[Text extracted from each page]
---------------

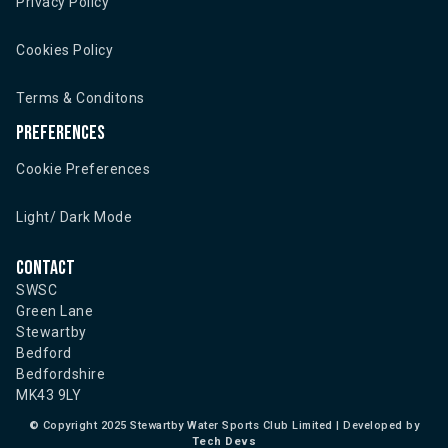
Privacy Policy
Cookies Policy
Terms & Conditons
Preferences
Cookie Preferences
Light/ Dark Mode
Contact
SWSC
Green Lane
Stewartby
Bedford
Bedfordshire
MK43 9LY
©
Copyright 2025 Stewartby Water Sports Club Limited | Developed by
Tech Devs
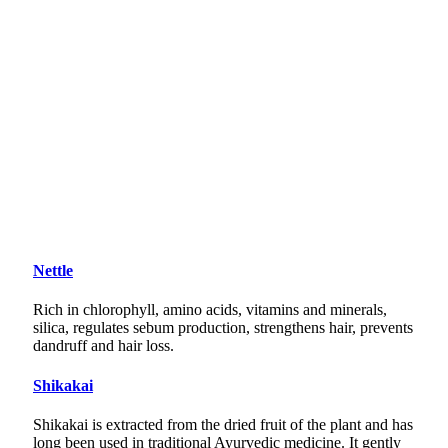
Nettle
Rich in chlorophyll, amino acids, vitamins and minerals,
silica, regulates sebum production, strengthens hair, prevents
dandruff and hair loss.
Shikakai
Shikakai is extracted from the dried fruit of the plant and has
long been used in traditional Ayurvedic medicine. It gently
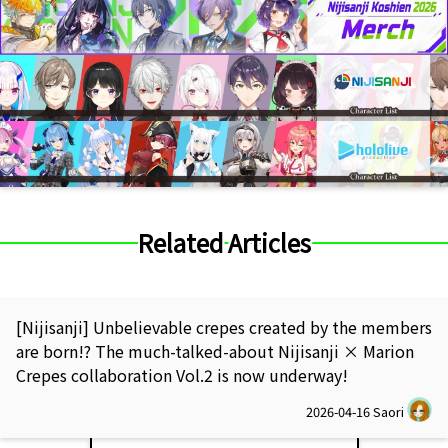
Related Articles
[Nijisanji] Unbelievable crepes created by the members
are born!? The much-talked-about Nijisanji × Marion
Crepes collaboration Vol.2 is now underway!
2026-04-16
Saori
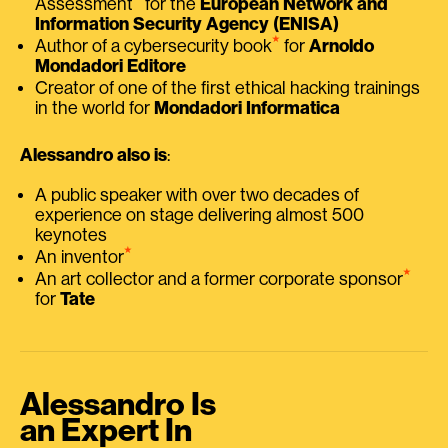
Assessment
for the
European Network and
Information Security Agency (ENISA)
⭑
Author of a cybersecurity book
for
Arnoldo
Mondadori Editore
Creator of one of the first ethical hacking trainings
in the world for
Mondadori Informatica
Alessandro also is
:
A public speaker with over two decades of
experience on stage delivering almost 500
keynotes
⭑
An inventor
⭑
An art collector and a former corporate sponsor
for
Tate
Alessandro Is
an Expert In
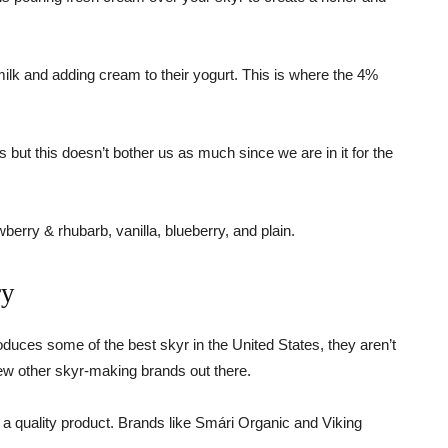
 milk and adding cream to their yogurt. This is where the 4%
 but this doesn’t bother us as much since we are in it for the
berry & rhubarb, vanilla, blueberry, and plain.
ry
oduces some of the best skyr in the United States, they aren’t
few other skyr-making brands out there.
a quality product. Brands like Smári Organic and Viking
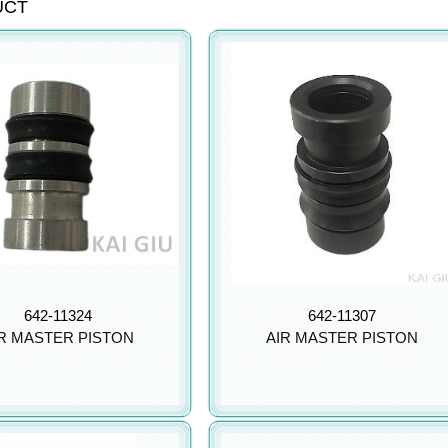
UCT
642-11324
642-11307
R MASTER PISTON
AIR MASTER PISTON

---------------

* What you are asked to do:
Starting with the line containing "milk and adding" and going on through the end of the records, change "skyr" to "strained yogurt" and leave everything else in those lines as it is. Give only those lines, without the pictures.

* Result:
 milk and adding cream to their yogurt. This is where the 4%
 but this doesn’t bother us as much since we are in it for the
berry & rhubarb, vanilla, blueberry, and plain.
ry
oduces some of the best strained yogurt in the United States, they aren’t
few other strained yogurt-making brands out there.
a quality product. Brands like Smári Organic and Viking
UCT
642-11324
642-11307
R MASTER PISTON
AIR MASTER PISTON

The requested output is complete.